Questions on the material →
1. Please echo the financial services text from "One provision of" up to and including "small business loans.", keeping every word unchanged.
2. According to the financial services text, which act was introduced to repeal unnecessary regulations on small business loans?
3. Go on with the financial services text, starting right after its final sentence.

Financial Services
Economic prosperity and new jobs are created when small businesses have the freedom and flexibility to grow and innovate.
Too often, Washington bureaucrats stifle economic growth with excessive regulations.
As a Member of the House Financial Services Committee, I’m focused on regulatory relief. The 400 new rules and three unaccountable bureaucracies created by the Dodd-Frank financial reform legislation are hurting the economy by limiting the financial choices available to small businesses and ordinary American families.
One provision of Dodd-Frank makes it harder for small businesses to get the loans they need to grow and create jobs. As a result, I introduced the Right to Lend Act (H.R. 2323), which will repeal unnecessary regulations on small business loans.
Dodd-Frank is also crushing community banks and credit unions by imposing excessive compliance regulations on small, community-based financial institutions. As many community banks merge or fold, this limits your choices when applying for a mortgage or checking account and makes it harder for small businesses to obtain loans.

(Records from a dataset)
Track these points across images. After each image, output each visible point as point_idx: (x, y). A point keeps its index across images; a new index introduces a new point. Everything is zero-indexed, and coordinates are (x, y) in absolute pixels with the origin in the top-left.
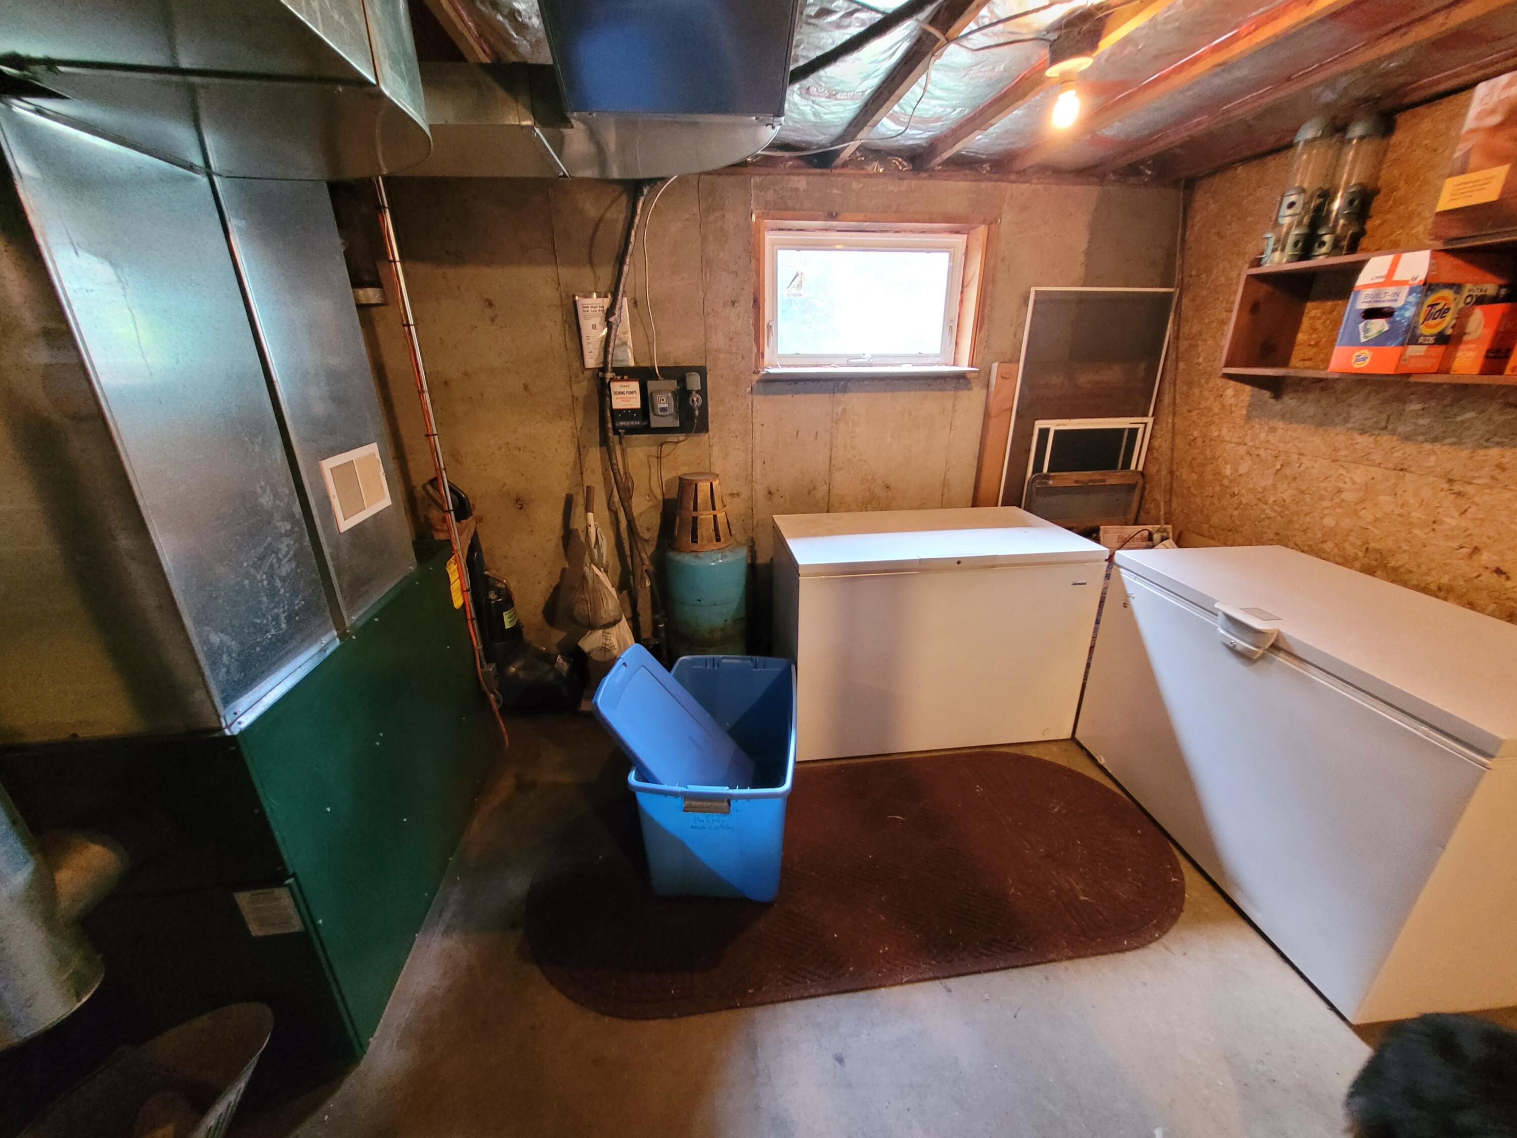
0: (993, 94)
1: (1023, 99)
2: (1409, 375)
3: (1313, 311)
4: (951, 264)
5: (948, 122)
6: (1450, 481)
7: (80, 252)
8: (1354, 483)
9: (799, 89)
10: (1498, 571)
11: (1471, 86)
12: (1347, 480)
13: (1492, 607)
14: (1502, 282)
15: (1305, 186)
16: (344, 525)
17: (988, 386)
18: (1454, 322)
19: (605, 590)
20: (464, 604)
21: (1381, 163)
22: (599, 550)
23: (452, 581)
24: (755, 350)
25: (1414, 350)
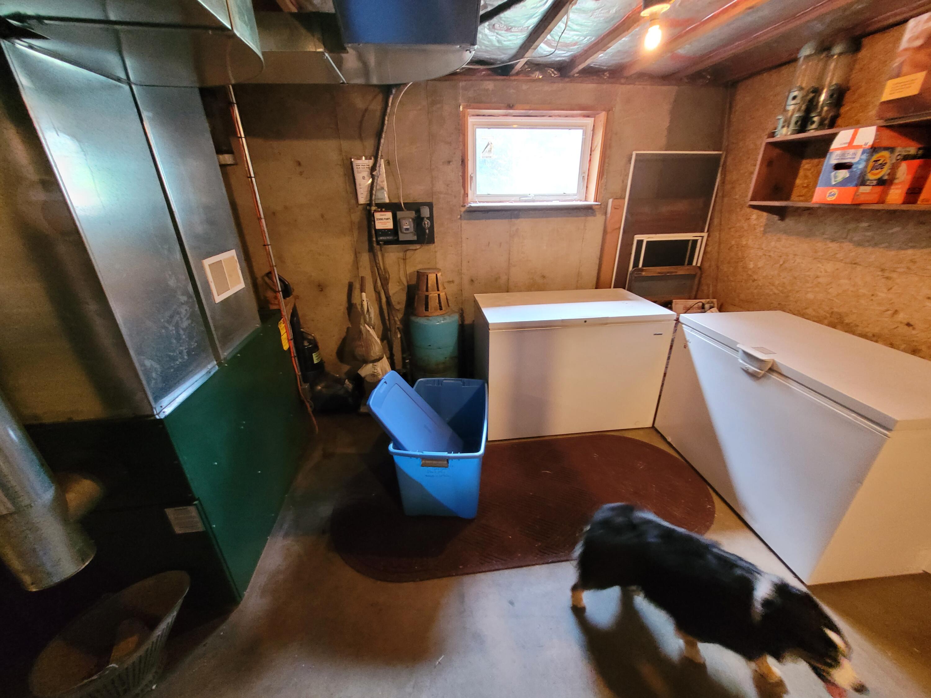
0: (608, 27)
1: (628, 30)
2: (859, 205)
3: (806, 165)
4: (584, 137)
5: (582, 46)
6: (883, 270)
7: (59, 133)
8: (826, 272)
9: (488, 25)
10: (908, 325)
11: (905, 21)
12: (822, 270)
13: (903, 346)
14: (920, 146)
15: (804, 85)
16: (218, 299)
17: (606, 213)
18: (889, 171)
19: (373, 340)
20: (289, 348)
21: (851, 70)
22: (369, 315)
23: (282, 334)
24: (462, 192)
25: (863, 189)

Results in order →
1.
One provision of Dodd-Frank makes it harder for small businesses to get the loans they need to grow and create jobs. As a result, I introduced the Right to Lend Act (H.R. 2323), which will repeal unnecessary regulations on small business loans.

2. The Right to Lend Act (H.R. 2323).

3.
To force Washington bureaucrats to pay attention to how their rules impact small businesses and job creation, I introduced the Bureau of Consumer Financial Protection Small Business Advisory Board Act, which was approved by the Financial Services Committee in June. In addition to giving small business owners a seat at the table, the legislation makes permanent “advisory boards” advocating on behalf of credit unions and community banks.
“Regulation D” is an early-1980s rule limiting bank customers to only six online/automatic transfers from savings to checking accounts each month. In July, the Financial Services Committee unanimously approved my Regulation D Study Act (H.R. 3240), which directs the Government Accountability Office to provide recommendations on how to update Regulation D to accommodate the modern world of online banking and smartphone apps.
To help protect American taxpayers, the Financial Services Committee approved the PATH Act (H.R. 2767), which will responsibly wind down taxpayer liability for Fannie Mae and Freddie Mac. Hardworking American taxpayers initially absorbed nearly $200 billion in losses, and the federal government should get out of the mortgage business before another taxpayer bailout becomes necessary. The PATH Act also shrinks the Federal Housing Administration, returning to its roots of assisting first-time homebuyers and low-to-moderate income families. According to a Congressional Budget Office analysis, this legislation would reduce the deficit by $5.7 billion.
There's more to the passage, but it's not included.